L’héritabilité manquante de MAE. Si les tests génétiques sont négatifs pour l’EMA chez plus de 80% des individus, où est le fardeau génétique caché? À partir de 2020, je suggérerais deux explications possibles. Premièrement, le fardeau génétique des épilepsies généralisées n’est pas entièrement inconnu. Plus de 30% du risque de maladies telles que l’Épilepsie d’absence infantile (IAO) ou l’Épilepsie myoclonique juvénile (EMJ) est expliqué. Cependant, cette explication n’est pas donnée par des causes monogéniques, mais par un risque polygénique, se référant à l’effet additif de milliers de variantes génétiques courantes. On pourrait émettre l’hypothèse que l’EMA pourrait représenter un « phénotype extrême » d’épilepsies généralisées où ce risque polygénique est particulièrement élevé. Cette hypothèse est testable et sera certainement poursuivie à l’avenir. De plus, il y a plus dans le génome humain que l’exome – des résultats récents dans les épilepsies ont souligné le rôle des variantes non codantes, telles que les expansions répétées dans l’épilepsie myoclonique familiale adulte (FAME). Étant donné les caractéristiques cliniques étonnamment similaires chez de nombreux enfants atteints d’EMA, il peut toujours être raisonnable de rechercher une cause génétique commune pour de nombreux enfants atteints d’EMA en dehors de l’exome, en utilisant le séquençage du génome entier.
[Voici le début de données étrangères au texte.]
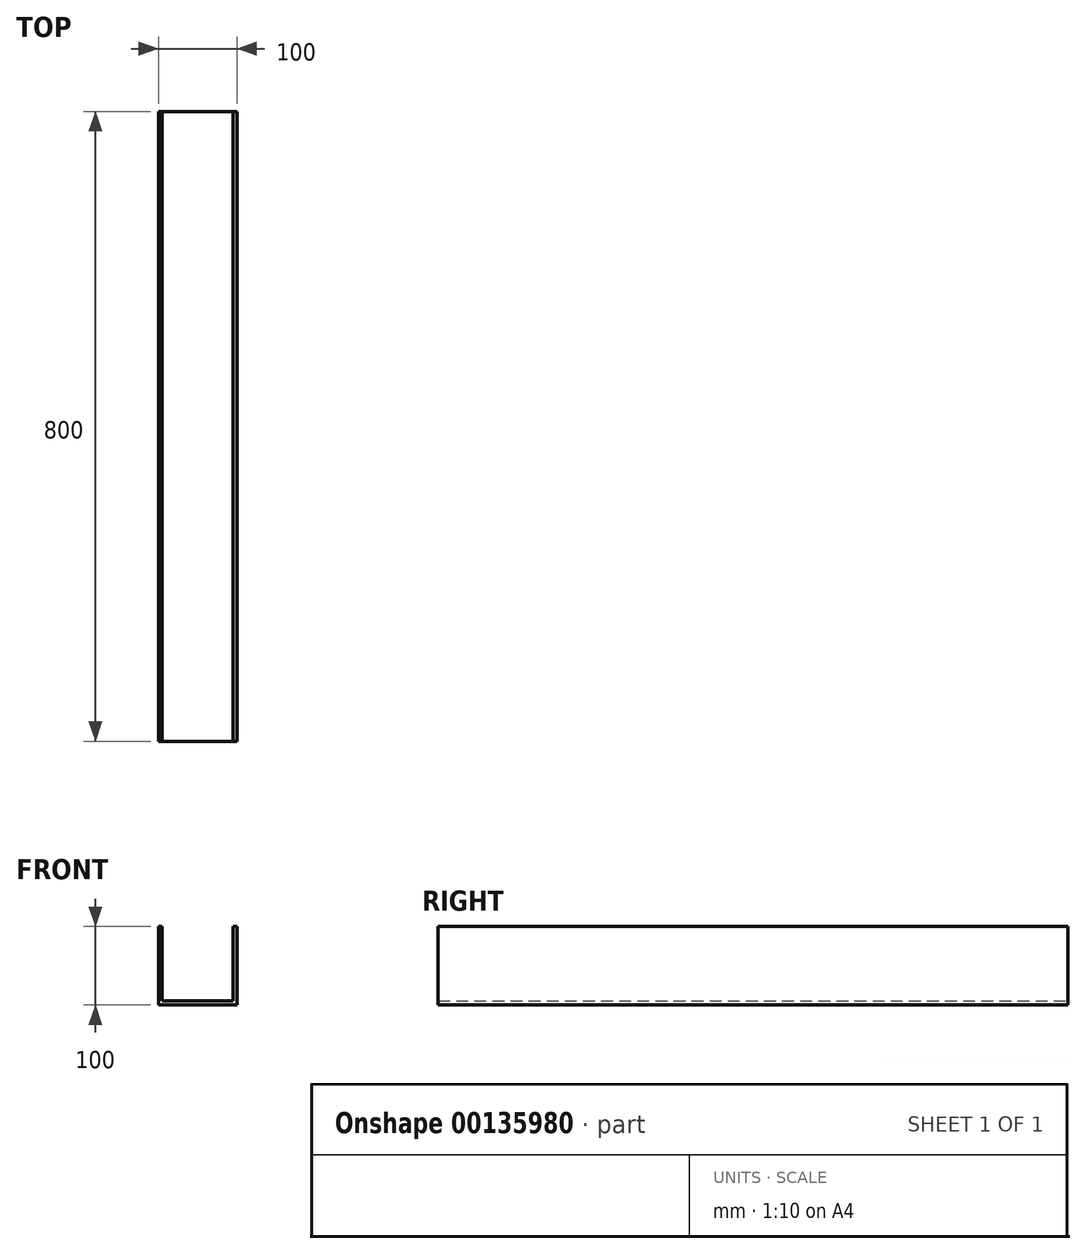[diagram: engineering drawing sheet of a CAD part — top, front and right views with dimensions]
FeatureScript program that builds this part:
annotation { "Feature Type Name" : "Feature", "Feature Type Description" : "" }
export const myFeature = defineFeature(function(context is Context, id is Id, definition is map)
    precondition{}
    {
        {
            var Q0;
            Q0=qCreatedBy(makeId("Front.planeOp"),FACE);
            var sketch = newSketch(context, id + "F0", { "sketchPlane" : qUnion([Q0])});
            skLineSegment(sketch, "E0", {"start": v(-50, 50) * mm, "end": v(-50, -50) * mm});
            skLineSegment(sketch, "E1", {"start": v(-50, -50) * mm, "end": v(50, -50) * mm});
            skLineSegment(sketch, "E2", {"start": v(50, -50) * mm, "end": v(50, 50) * mm});
            skLineSegment(sketch, "E3", {"start": v(50, 50) * mm, "end": v(45, 50) * mm});
            skLineSegment(sketch, "E4", {"start": v(45, 50) * mm, "end": v(45, -45) * mm});
            skLineSegment(sketch, "E5", {"start": v(45, -45) * mm, "end": v(-45, -45) * mm});
            skLineSegment(sketch, "E6", {"start": v(-45, -45) * mm, "end": v(-45, 50) * mm});
            skLineSegment(sketch, "E7", {"start": v(-45, 50) * mm, "end": v(-50, 50) * mm});
            skSolve(sketch);
        }
        {
            var Q0;
            Q0=makeQuery(id+"F0.imprint","IMPRINT",FACE,{"disambiguationData":[TD([[makeQuery(id+"F0.imprint","IMPRINT",EDGE,{"derivedFrom":sQuery(id+"F0.wireOp",EDGE,"E0")}),1.0]])]});
            extrude(context, id + "F1", {"entities" : qUnion([Q0]), "endBound" : BoundingType.SYMMETRIC, "depth" : 800 * mm});
        }
    });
Dans l’ensemble, l’évaluation des scores de risque polygénique (PRS) et du séquençage du génome entier (WGS) sont deux pistes potentielles pour identifier davantage la base génétique de l’EMA.

Ce que vous devez savoir. Le syndrome de Doose (MAE) est un syndrome d’épilepsie vraisemblablement génétique de cause hétérogène. Des variantes pathogènes sont présentes chez 14% des enfants et sont généralement identifiées chez les enfants présentant des caractéristiques neurodéveloppementales supplémentaires telles que le retard de développement ou l’autisme. Une triade de gènes, dont SYNGAP1, NEXMIF (KIAA2022) et SLC6A1, sont des causes génétiques récurrentes qui peuvent faire allusion à une biologie sous-jacente partagée quelque peu distincte des autres encéphalopathies développementales et épileptiques.

Ingo Helbig est neurologue pour enfants et chercheur en génétique de l’épilepsie travaillant à l’Hôpital pour enfants de Philadelphie (CHOP), aux États-Unis. Il dirige également le groupe de génétique de l’épilepsie à l’Université de Kiel, en Allemagne.